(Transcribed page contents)
------------------------------

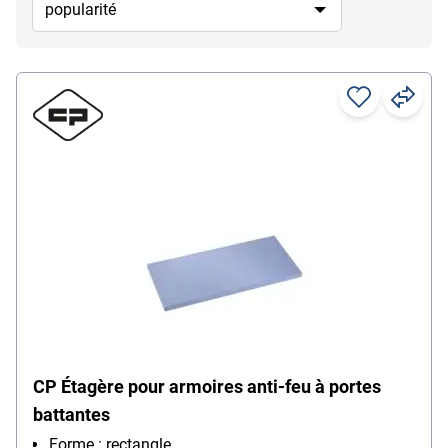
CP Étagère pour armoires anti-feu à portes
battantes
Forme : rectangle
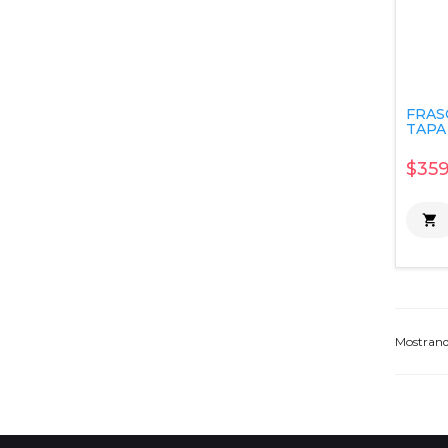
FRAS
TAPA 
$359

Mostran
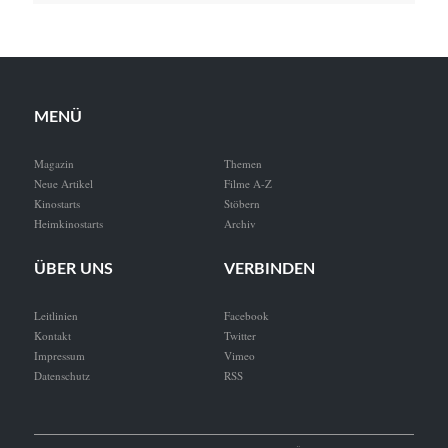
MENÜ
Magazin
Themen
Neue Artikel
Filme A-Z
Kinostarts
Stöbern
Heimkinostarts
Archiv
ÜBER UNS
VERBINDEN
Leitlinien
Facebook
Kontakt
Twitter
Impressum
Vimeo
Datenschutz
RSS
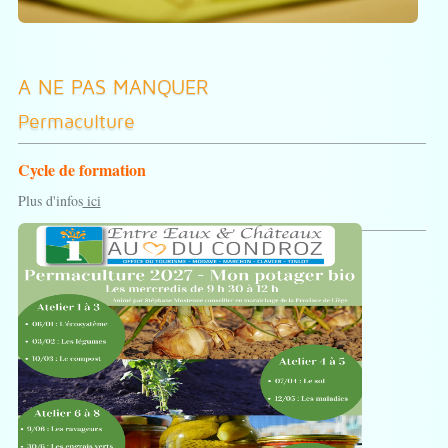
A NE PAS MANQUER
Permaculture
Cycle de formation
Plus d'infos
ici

------------------------------

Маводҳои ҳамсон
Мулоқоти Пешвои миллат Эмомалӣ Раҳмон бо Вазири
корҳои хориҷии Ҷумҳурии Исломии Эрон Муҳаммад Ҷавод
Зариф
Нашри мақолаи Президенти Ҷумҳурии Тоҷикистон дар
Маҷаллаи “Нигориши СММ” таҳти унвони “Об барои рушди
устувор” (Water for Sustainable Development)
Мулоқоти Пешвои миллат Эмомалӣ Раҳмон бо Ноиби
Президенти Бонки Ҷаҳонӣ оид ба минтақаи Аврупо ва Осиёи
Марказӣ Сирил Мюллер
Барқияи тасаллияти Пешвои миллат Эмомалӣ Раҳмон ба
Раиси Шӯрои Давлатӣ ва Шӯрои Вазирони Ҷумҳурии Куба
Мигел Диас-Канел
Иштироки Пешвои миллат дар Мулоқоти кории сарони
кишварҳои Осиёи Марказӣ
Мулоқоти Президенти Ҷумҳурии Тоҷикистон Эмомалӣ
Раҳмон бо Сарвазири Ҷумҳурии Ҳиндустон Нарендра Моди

------------------------------

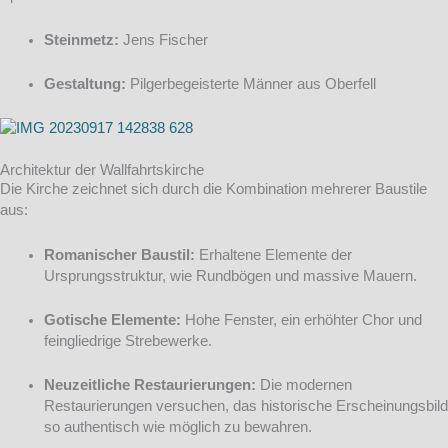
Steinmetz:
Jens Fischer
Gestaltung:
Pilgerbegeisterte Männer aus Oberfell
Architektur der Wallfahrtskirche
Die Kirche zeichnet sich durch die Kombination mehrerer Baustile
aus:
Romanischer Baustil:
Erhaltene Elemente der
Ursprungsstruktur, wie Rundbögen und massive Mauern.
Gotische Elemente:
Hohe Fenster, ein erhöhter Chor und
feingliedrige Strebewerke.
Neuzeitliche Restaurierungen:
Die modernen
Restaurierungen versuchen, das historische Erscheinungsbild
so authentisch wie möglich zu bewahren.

------------------------------

_WRITTEN TASK_
Find the lines in the data that include "Эмомалӣ", then copy each of them.

_OUTPUT FOR THIS EXERCISE_
Мулоқоти Пешвои миллат Эмомалӣ Раҳмон бо Вазири
Мулоқоти Пешвои миллат Эмомалӣ Раҳмон бо Ноиби
Барқияи тасаллияти Пешвои миллат Эмомалӣ Раҳмон ба
Мулоқоти Президенти Ҷумҳурии Тоҷикистон Эмомалӣ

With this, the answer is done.